The company is cutting 70 part-time jobs at the animation studio related to projects not moving forward. Netflix is ​​also cutting an unspecified number of freelance positions across its social media and publishing group, Variety first reported.

“A number of agency contractors have also been impacted by the news announced this morning,” the company said in a statement. “We are grateful for their contributions to Netflix.”

Netflix is ​​the dominant streaming subscription service with 222 million subscribers worldwide. But over the years, the company has faced increasing competition from rivals like Disney+ and HBO Max.

Walt Disney Co. announced last week that Disney+ subscribers grew by 7.9 million to 137.7 million in the fiscal second quarter.

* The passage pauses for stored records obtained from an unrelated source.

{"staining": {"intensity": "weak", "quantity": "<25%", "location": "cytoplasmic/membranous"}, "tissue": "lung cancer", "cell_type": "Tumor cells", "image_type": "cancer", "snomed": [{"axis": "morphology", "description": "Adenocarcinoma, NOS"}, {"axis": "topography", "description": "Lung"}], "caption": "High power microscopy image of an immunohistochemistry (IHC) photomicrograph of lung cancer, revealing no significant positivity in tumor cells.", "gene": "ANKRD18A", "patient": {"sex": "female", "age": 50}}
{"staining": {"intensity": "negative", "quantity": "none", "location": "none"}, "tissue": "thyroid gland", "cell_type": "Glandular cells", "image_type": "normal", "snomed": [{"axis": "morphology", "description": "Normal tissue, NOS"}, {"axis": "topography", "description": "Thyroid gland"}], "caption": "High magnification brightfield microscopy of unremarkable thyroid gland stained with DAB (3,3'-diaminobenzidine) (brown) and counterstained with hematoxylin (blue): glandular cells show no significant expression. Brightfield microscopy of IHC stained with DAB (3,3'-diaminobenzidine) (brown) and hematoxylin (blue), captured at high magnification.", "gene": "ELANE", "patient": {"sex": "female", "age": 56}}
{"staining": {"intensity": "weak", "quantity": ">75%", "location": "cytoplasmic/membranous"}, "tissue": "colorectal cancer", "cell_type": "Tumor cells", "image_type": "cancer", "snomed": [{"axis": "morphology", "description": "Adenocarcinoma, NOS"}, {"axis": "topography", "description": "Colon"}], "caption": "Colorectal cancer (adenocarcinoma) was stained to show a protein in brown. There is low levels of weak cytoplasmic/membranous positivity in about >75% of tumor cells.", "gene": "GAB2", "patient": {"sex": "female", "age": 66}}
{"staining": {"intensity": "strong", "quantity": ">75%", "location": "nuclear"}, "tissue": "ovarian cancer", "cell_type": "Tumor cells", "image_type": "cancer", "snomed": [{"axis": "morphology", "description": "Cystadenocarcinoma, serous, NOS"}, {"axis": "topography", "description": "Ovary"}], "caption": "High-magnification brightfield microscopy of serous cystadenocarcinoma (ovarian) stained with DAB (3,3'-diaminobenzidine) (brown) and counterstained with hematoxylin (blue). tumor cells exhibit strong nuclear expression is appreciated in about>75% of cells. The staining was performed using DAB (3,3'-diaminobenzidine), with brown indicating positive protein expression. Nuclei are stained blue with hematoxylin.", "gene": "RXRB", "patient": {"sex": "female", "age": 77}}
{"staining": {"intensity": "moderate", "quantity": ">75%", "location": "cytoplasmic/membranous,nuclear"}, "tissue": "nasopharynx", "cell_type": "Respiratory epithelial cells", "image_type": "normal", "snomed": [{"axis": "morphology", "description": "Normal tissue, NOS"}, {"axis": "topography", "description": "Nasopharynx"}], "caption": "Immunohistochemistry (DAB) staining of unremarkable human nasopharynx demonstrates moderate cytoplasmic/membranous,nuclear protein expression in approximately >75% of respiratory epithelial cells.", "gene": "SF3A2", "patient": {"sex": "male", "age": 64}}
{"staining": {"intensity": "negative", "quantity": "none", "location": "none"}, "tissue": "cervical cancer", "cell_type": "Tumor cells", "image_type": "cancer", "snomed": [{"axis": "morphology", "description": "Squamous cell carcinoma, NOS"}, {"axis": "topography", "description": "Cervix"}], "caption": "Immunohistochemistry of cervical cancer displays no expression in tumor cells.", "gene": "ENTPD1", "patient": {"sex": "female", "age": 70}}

Subscribers who share their Netflix passwords with people outside of their household have also impacted Netflix’s bottom line.

The company said last month it would explore a lower-cost ad-supported streaming option and ways to monetize password sharing.

Netflix is ​​also investing in adding more mobile games that are free for its subscribers. The company has acquired several gaming-related businesses, including Glendale-based Night School.

So far, other competing streamers like Disney+ have continued to report subscriber gains.

Fred Seibert, CEO of FredFilms and a former executive at MTV and Hanna-Barbera Cartoons, said he believes streaming remains a viable business.

“Netflix is ​​this new disruptor that’s popped up in the media business, they’ve had to stumble here and there,” Seibert said. “On the other hand, as great innovators, I can’t imagine that they won’t recover from this.”